Many men get into marriage and then later into retirement thinking things are going to be a certain way. They don’t necessarily share all of their preconceived notions with their spouses, let alone, ask them what their vision might be. They decide that things would be one way, and when they aren’t, they start looking for someone to blame and the blame game never turns out to be productive.
Retirement will be difficult for men and their spouses who have not prepared for the transition. In general, men have defined themselves by their career and not by other roles, such as a father or husband. On the other hand, women have maintained a myriad of roles, regardless of their work outside the home, and are commonly more social than men. So, it’s not a surprise that retirement can make men feel lost, lonely and more dependent on their spouse. This, in turn, can lead to a new kind of marital stress.
Married men need to understand that wives don’t necessarily want to live out their husband’s retirement plans. There is more to their life. Also, men often ignore the fact that women were equally responsible for their achievements. In our society women are taken for granted for their emotional and physical investment in their families and homes, whereas their unpaid labour is worth a lot more. Wives do a significant amount of emotional work at home to get their husbands in the right mindset to adjust post retirement.
On the last day of work, people lose one of the most important things through which they gauge their place in society i.e. money. After money, the single most common worry about retirement is the effect it will have on their married life. In fact, women struggle so much with their husbands’ behaviour post retirement which is usually termed as the Retired Husband Syndrome. If your husband has retired, you’ll likely be familiar with this stress-related condition. Navigating retirement together can be a challenge, especially if you realise that you have different expectations or feel that you no longer have anything in common.
Men also have the added significant impact of changing identities, as they are no longer defined by their role in the work place, and have to adjust to a somewhat impactful identity crisis. Self-esteem is affected by the ending of employment, changes in income, and status. The ongoing ageing process, and for some, its limitations, including physical and health issues, none of which may ever have been anticipated, can also be very stressful for the retired, the impact of which can leave shocking impact on some personality traits which were not witnessed by spouse or the family before.
A majority of couples and individuals look forward to retirement. Envisaging a time of relaxation, the opportunity to pursue interests and hobbies, to travel, and to have the choice to decide what they will and won’t do, as their circumstances allow.
For some lucky couples retirement can be a very enjoyable and fulfilling experience but for most it can also present challenges. Many retired couples acknowledge that one of the major changes retirement brings is the fact that they have more time to spend with each other. This can be a wonderful experience for a few and they can plan and do many things they were unable to do together previously. But for many the too confined proximity can become claustrophobic.
The reality of adjusting to retirement can prove to be very different to what was envisaged. Retirement often has an unexpected impact on relationships. Many couples find that retirement may not live up to the expectations they had and this causes difficulties.

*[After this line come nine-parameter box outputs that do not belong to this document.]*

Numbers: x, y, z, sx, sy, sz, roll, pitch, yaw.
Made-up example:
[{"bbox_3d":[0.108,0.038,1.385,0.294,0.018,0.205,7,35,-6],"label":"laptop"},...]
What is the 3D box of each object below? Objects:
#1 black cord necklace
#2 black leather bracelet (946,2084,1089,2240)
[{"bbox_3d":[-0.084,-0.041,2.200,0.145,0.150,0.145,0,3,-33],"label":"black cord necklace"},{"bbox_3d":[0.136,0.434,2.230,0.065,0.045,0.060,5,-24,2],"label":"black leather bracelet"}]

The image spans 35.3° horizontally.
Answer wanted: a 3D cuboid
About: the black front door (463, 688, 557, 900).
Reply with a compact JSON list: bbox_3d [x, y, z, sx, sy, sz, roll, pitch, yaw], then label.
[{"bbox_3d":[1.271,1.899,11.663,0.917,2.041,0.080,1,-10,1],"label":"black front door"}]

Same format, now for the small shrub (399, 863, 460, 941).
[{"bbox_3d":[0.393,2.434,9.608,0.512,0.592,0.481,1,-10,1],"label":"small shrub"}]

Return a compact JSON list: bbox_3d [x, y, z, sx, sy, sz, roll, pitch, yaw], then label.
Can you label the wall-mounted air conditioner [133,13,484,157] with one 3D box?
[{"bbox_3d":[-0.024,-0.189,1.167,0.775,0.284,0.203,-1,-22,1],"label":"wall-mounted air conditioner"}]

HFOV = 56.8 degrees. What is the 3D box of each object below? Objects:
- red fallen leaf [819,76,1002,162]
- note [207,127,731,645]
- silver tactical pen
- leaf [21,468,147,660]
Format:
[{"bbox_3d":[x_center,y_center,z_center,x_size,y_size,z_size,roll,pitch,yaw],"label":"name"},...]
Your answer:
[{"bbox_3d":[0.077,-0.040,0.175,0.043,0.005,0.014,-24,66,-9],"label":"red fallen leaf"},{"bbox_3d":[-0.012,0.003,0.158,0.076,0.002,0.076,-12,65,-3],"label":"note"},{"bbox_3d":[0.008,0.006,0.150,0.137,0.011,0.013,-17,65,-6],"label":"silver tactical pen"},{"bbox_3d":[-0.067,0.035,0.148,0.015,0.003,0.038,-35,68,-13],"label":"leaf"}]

Some retirees and their spouses find it very difficult to adjust to their new situation. A spouse who retires may have an expectation that the wife will be available to him all the time. All such changes can build up frustration and dissatisfaction.
The amount of stress generated in extreme cases leads to frequent bouts of yelling and shouting, involving threats of divorce. If one of the partner’s expectations are not met, it can eventually lead to resentment due to feeling neglected or not getting fair consideration of his or her own interests. Then there is the issue of social over-dependency. Psychologists suggest that being socially active in your later years is very important for your overall mental health. Usually, women seem to be more socially active but men tend to rely on their wives to keep them socially involved. One retired husband whose wife was a successful business woman, would chop all the large branches of one tree or another in her well maintained garden every time she left for a business trip, it was as if he was clamouring for attention even if it was just attracting her annoyance, it transpired that he was jealous of her social profile which he was constantly following. His irrational behaviour continued till one day, she had all the trees chopped down and moved out of the house permanently. He then went around complaining to everyone who would listen that she should actually be locked up in a mental institute, even going to the extent of trying to get doctors to write out recommendations of her mental illness. If he couldn’t control her at home, then he would control her by having her confined. Fortunately, he barely escaped getting himself committed. A most severe case of frustration over losing control compounded by an inflated ego.
Individuals and couples experiencing difficulties in their marriages and relationships following retirement may find it difficult to acknowledge their problems and hope to right themselves over time. A better option, in such circumstances, would be for both partners to acknowledge and take action, such as seeking counselling, to try to resolve their issues. Seeking help would be an alternate option provided both want to live under the same roof in harmony.
And on a lighter note, the man who realises that retirement is just about a change of bosses - from office to home - will be one happy man.